━━━━━ Excerpted data ━━━━━
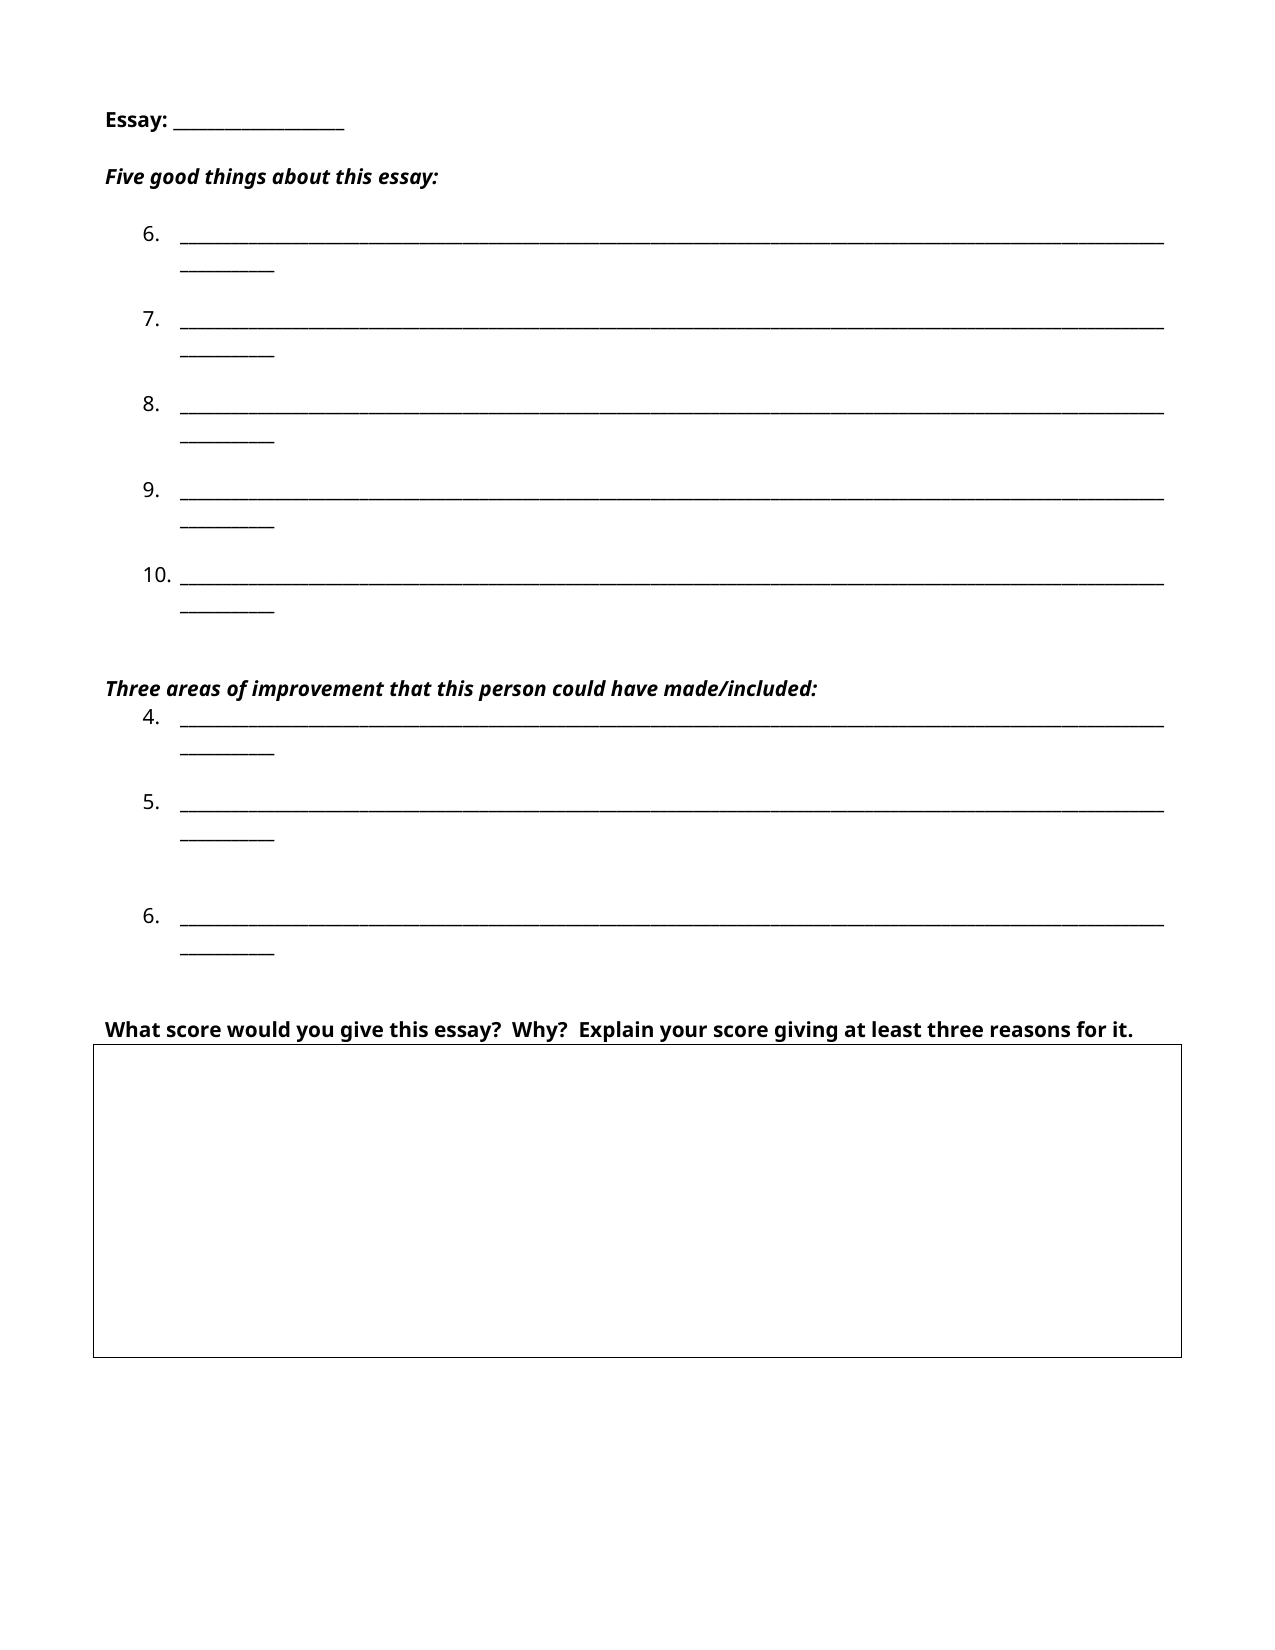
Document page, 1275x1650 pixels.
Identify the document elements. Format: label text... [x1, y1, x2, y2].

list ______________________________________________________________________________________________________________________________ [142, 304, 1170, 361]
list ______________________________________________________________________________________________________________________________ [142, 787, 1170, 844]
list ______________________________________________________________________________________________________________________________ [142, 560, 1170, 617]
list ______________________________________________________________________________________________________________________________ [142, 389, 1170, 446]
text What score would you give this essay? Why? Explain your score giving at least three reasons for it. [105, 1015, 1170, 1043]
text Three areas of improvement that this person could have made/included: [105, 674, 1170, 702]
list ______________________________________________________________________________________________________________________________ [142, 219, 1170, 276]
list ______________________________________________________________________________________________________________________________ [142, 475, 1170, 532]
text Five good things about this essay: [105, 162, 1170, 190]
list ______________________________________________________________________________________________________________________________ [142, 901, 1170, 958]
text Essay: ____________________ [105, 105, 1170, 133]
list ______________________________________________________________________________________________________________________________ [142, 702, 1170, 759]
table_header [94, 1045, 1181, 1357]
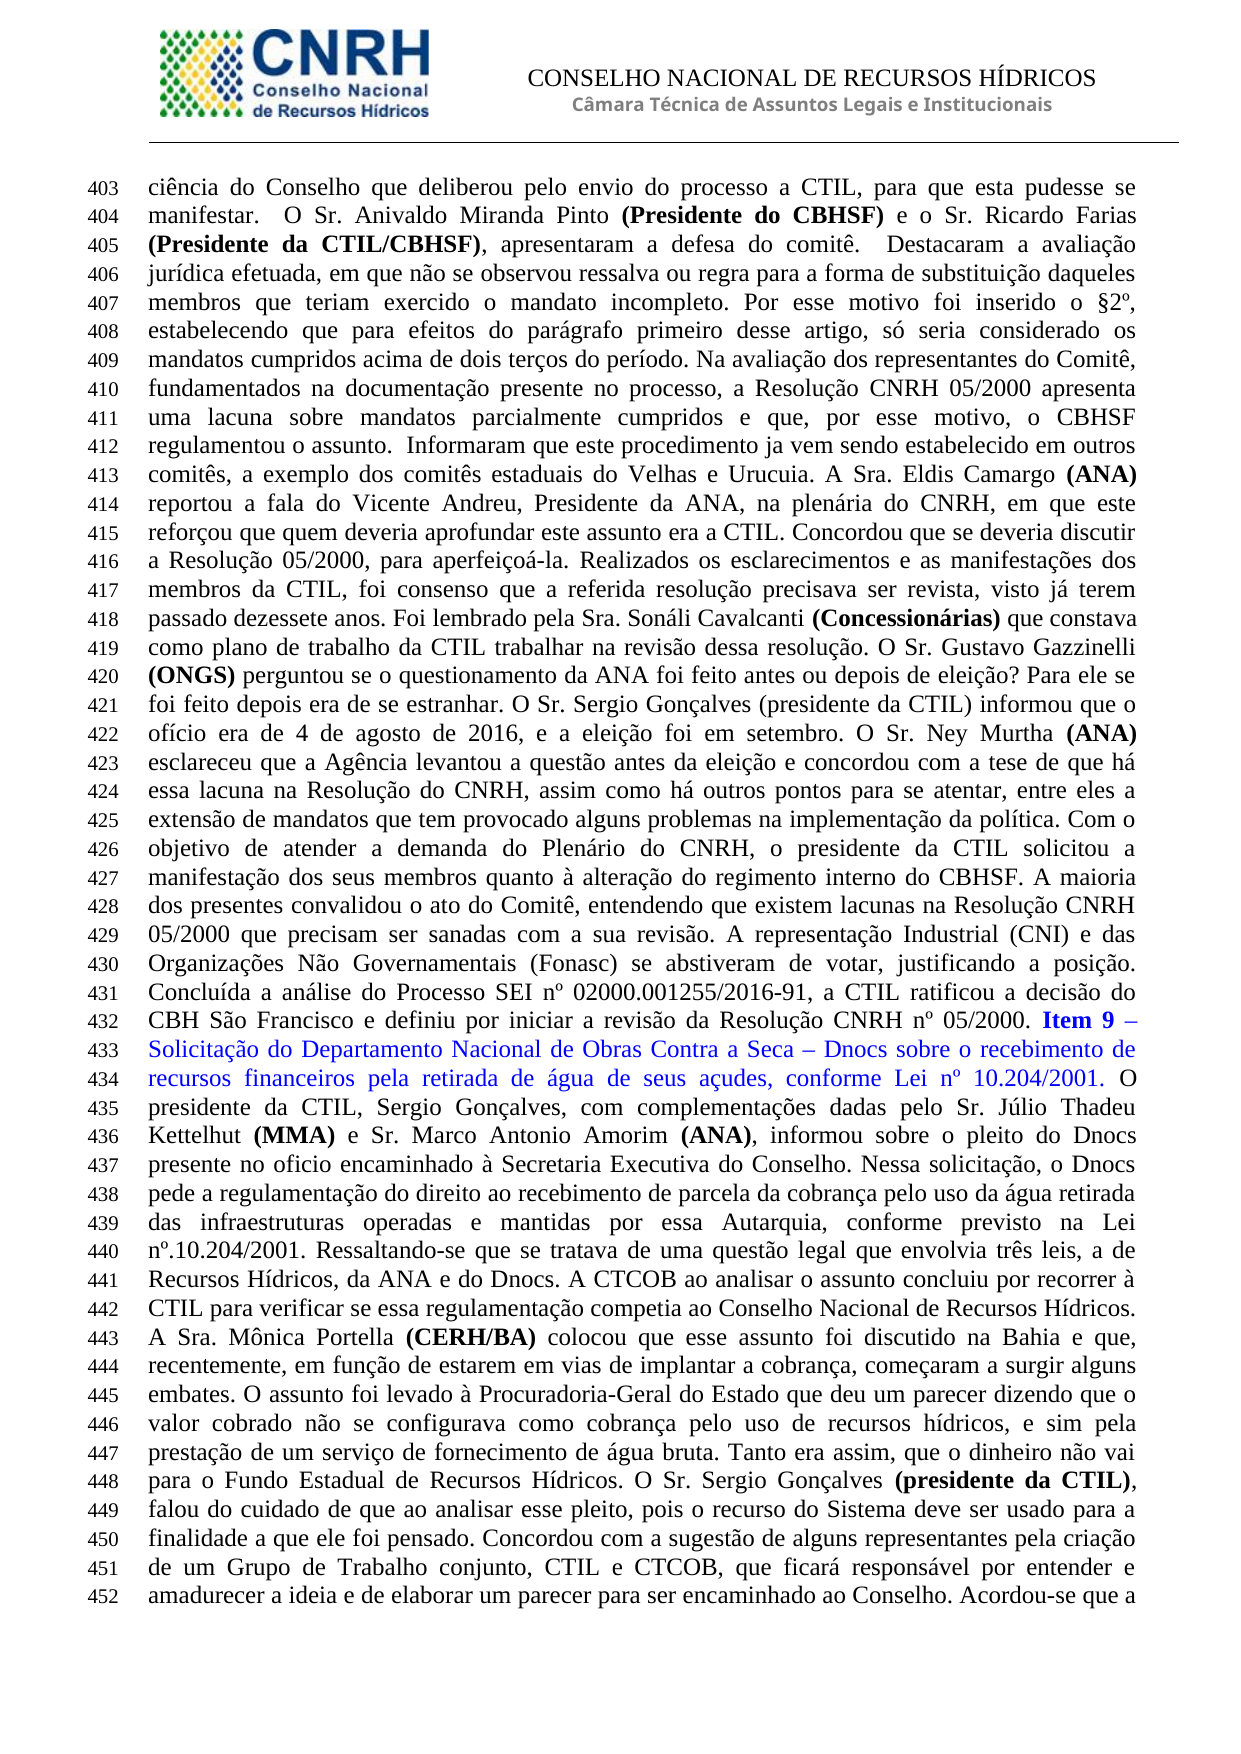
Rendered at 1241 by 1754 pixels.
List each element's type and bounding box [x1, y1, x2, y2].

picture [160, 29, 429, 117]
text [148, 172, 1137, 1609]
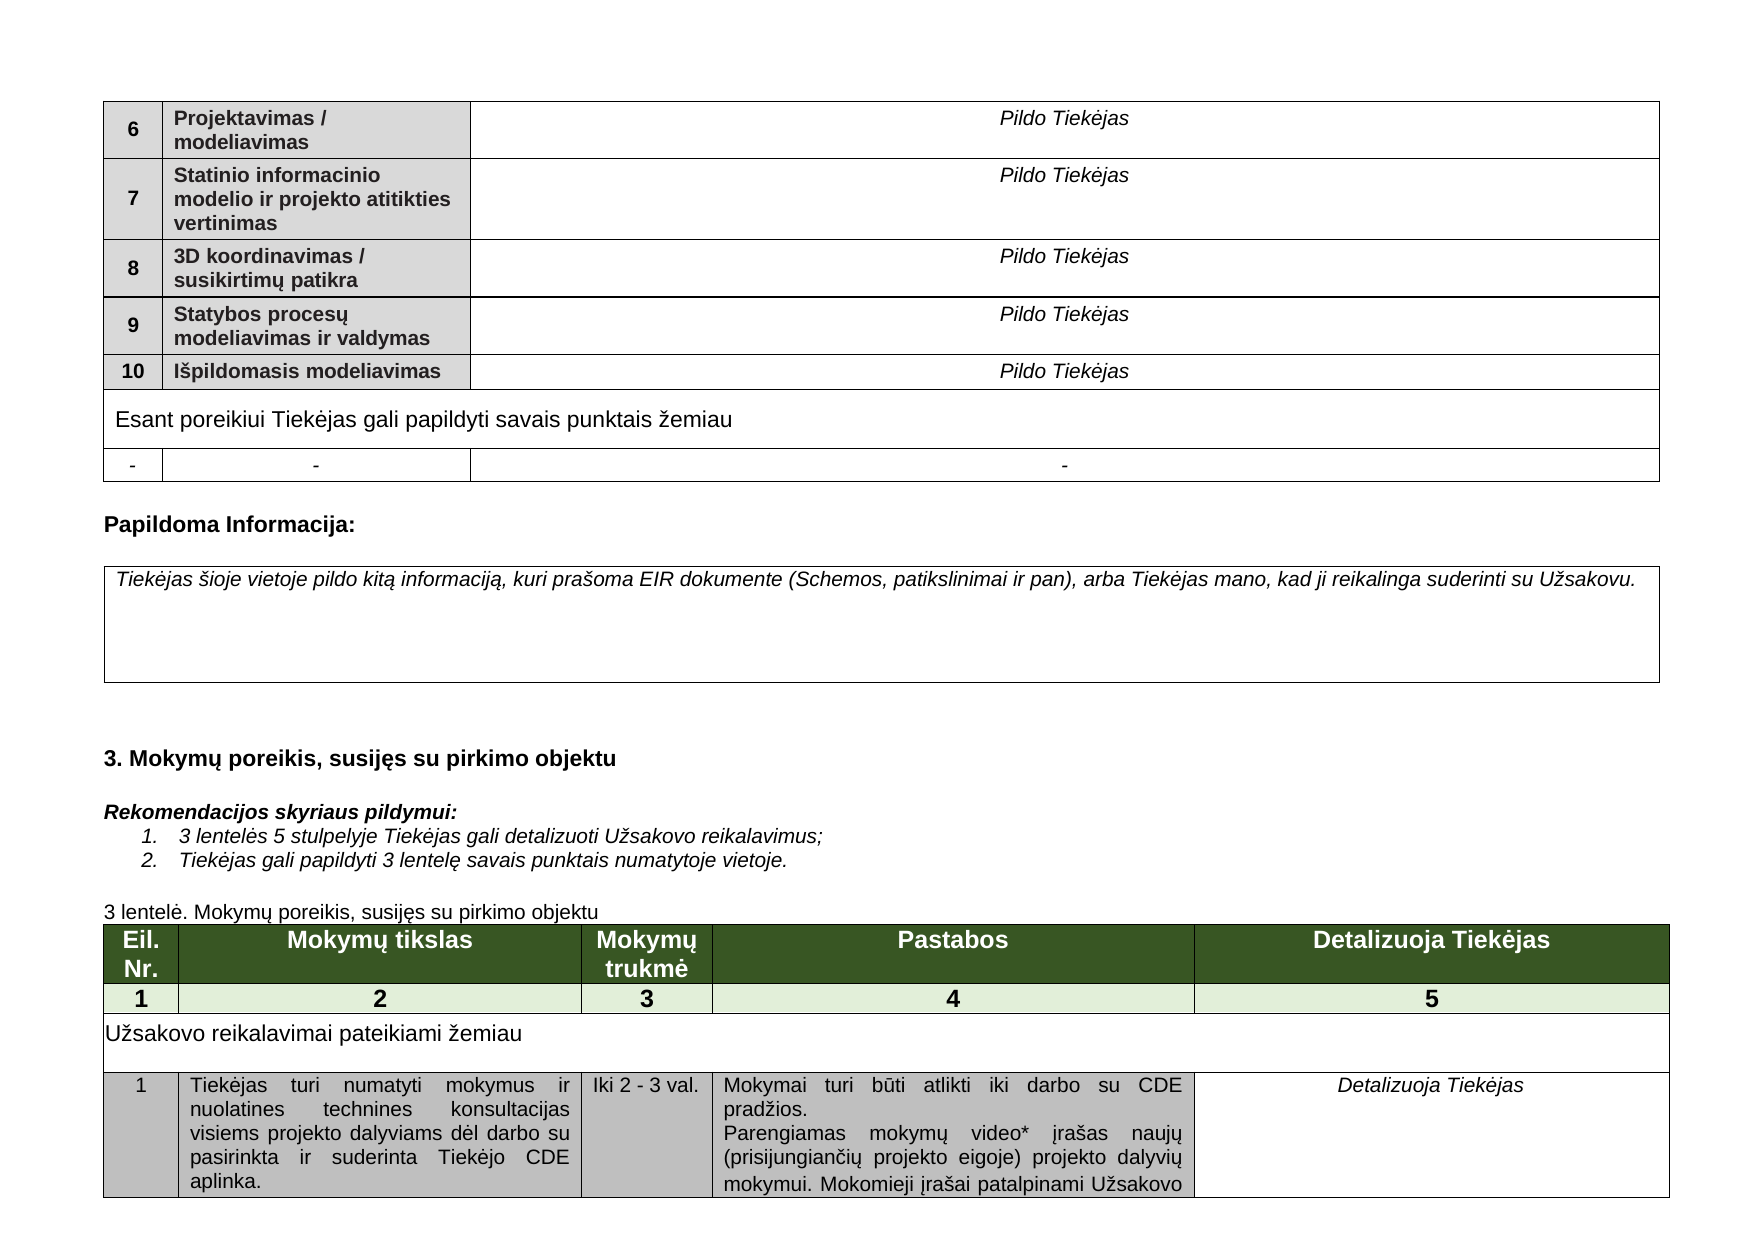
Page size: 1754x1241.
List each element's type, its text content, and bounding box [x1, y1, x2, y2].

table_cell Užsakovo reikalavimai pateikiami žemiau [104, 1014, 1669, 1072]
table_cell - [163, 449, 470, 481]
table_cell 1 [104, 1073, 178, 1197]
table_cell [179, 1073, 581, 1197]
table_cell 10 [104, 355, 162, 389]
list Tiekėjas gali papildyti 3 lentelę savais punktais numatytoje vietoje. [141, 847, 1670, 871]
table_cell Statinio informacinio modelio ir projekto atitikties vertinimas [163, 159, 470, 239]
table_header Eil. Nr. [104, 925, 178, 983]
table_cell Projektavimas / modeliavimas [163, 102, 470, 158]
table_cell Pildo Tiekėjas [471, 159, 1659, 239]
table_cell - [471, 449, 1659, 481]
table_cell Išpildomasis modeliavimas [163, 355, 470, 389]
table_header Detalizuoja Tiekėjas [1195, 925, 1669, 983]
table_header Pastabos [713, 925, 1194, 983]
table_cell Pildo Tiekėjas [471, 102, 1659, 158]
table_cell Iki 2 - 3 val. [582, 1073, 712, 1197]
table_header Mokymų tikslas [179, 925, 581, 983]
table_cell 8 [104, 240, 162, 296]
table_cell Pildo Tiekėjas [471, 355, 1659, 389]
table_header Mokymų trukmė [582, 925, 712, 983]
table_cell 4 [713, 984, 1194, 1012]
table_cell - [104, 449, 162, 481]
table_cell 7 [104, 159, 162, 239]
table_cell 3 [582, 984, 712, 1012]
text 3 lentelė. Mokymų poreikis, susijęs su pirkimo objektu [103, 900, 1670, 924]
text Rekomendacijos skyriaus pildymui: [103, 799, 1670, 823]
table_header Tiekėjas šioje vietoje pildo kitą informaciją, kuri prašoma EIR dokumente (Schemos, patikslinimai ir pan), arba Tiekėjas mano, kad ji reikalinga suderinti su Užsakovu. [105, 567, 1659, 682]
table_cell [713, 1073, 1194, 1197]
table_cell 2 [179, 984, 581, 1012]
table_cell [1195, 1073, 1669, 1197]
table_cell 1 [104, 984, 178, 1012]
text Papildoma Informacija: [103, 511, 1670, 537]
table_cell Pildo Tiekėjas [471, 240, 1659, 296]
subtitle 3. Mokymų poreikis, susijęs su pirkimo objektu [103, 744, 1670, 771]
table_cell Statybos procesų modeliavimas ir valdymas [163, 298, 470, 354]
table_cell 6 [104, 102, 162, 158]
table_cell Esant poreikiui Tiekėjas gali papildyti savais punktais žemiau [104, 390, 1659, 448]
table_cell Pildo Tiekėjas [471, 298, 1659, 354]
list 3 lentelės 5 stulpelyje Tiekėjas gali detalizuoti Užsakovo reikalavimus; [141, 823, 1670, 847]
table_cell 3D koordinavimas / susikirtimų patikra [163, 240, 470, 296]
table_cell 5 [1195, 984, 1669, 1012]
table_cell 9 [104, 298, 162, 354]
━━━━━
Before returning the records above, remove the pictures, and keep every other word exactly as it is.

=== Written answer ===
Document page, 1275x1650 pixels.
Identify the document elements. Format: label text... [x1, y1, x2, y2].

list ______________________________________________________________________________________________________________________________ [142, 304, 1170, 361]
list ______________________________________________________________________________________________________________________________ [142, 787, 1170, 844]
list ______________________________________________________________________________________________________________________________ [142, 560, 1170, 617]
list ______________________________________________________________________________________________________________________________ [142, 389, 1170, 446]
text What score would you give this essay? Why? Explain your score giving at least three reasons for it. [105, 1015, 1170, 1043]
text Three areas of improvement that this person could have made/included: [105, 674, 1170, 702]
list ______________________________________________________________________________________________________________________________ [142, 219, 1170, 276]
list ______________________________________________________________________________________________________________________________ [142, 475, 1170, 532]
text Five good things about this essay: [105, 162, 1170, 190]
list ______________________________________________________________________________________________________________________________ [142, 901, 1170, 958]
text Essay: ____________________ [105, 105, 1170, 133]
list ______________________________________________________________________________________________________________________________ [142, 702, 1170, 759]
table_header [94, 1045, 1181, 1357]
Rendered at 1241 by 1754 pixels.
List each element's type and bounding box [x1, y1, x2, y2].

picture [160, 29, 429, 117]
text [148, 172, 1137, 1609]
Page size: 1754x1241.
List each element's type, its text content, and bounding box [x1, y1, x2, y2].

table_cell Užsakovo reikalavimai pateikiami žemiau [104, 1014, 1669, 1072]
table_cell - [163, 449, 470, 481]
table_cell 1 [104, 1073, 178, 1197]
table_cell [179, 1073, 581, 1197]
table_cell 10 [104, 355, 162, 389]
list Tiekėjas gali papildyti 3 lentelę savais punktais numatytoje vietoje. [141, 847, 1670, 871]
table_cell Statinio informacinio modelio ir projekto atitikties vertinimas [163, 159, 470, 239]
table_header Eil. Nr. [104, 925, 178, 983]
table_cell Projektavimas / modeliavimas [163, 102, 470, 158]
table_cell Pildo Tiekėjas [471, 159, 1659, 239]
table_cell - [471, 449, 1659, 481]
table_cell Išpildomasis modeliavimas [163, 355, 470, 389]
table_header Detalizuoja Tiekėjas [1195, 925, 1669, 983]
table_header Pastabos [713, 925, 1194, 983]
table_cell Pildo Tiekėjas [471, 102, 1659, 158]
table_cell Iki 2 - 3 val. [582, 1073, 712, 1197]
table_header Mokymų tikslas [179, 925, 581, 983]
table_cell 8 [104, 240, 162, 296]
table_cell Pildo Tiekėjas [471, 355, 1659, 389]
table_header Mokymų trukmė [582, 925, 712, 983]
table_cell 4 [713, 984, 1194, 1012]
table_cell - [104, 449, 162, 481]
table_cell 7 [104, 159, 162, 239]
table_cell 3 [582, 984, 712, 1012]
text 3 lentelė. Mokymų poreikis, susijęs su pirkimo objektu [103, 900, 1670, 924]
text Rekomendacijos skyriaus pildymui: [103, 799, 1670, 823]
table_header Tiekėjas šioje vietoje pildo kitą informaciją, kuri prašoma EIR dokumente (Schemos, patikslinimai ir pan), arba Tiekėjas mano, kad ji reikalinga suderinti su Užsakovu. [105, 567, 1659, 682]
table_cell [713, 1073, 1194, 1197]
table_cell 2 [179, 984, 581, 1012]
table_cell [1195, 1073, 1669, 1197]
table_cell 1 [104, 984, 178, 1012]
text Papildoma Informacija: [103, 511, 1670, 537]
table_cell Pildo Tiekėjas [471, 240, 1659, 296]
subtitle 3. Mokymų poreikis, susijęs su pirkimo objektu [103, 744, 1670, 771]
table_cell Statybos procesų modeliavimas ir valdymas [163, 298, 470, 354]
table_cell 6 [104, 102, 162, 158]
table_cell Esant poreikiui Tiekėjas gali papildyti savais punktais žemiau [104, 390, 1659, 448]
table_cell Pildo Tiekėjas [471, 298, 1659, 354]
list 3 lentelės 5 stulpelyje Tiekėjas gali detalizuoti Užsakovo reikalavimus; [141, 823, 1670, 847]
table_cell 3D koordinavimas / susikirtimų patikra [163, 240, 470, 296]
table_cell 5 [1195, 984, 1669, 1012]
table_cell 9 [104, 298, 162, 354]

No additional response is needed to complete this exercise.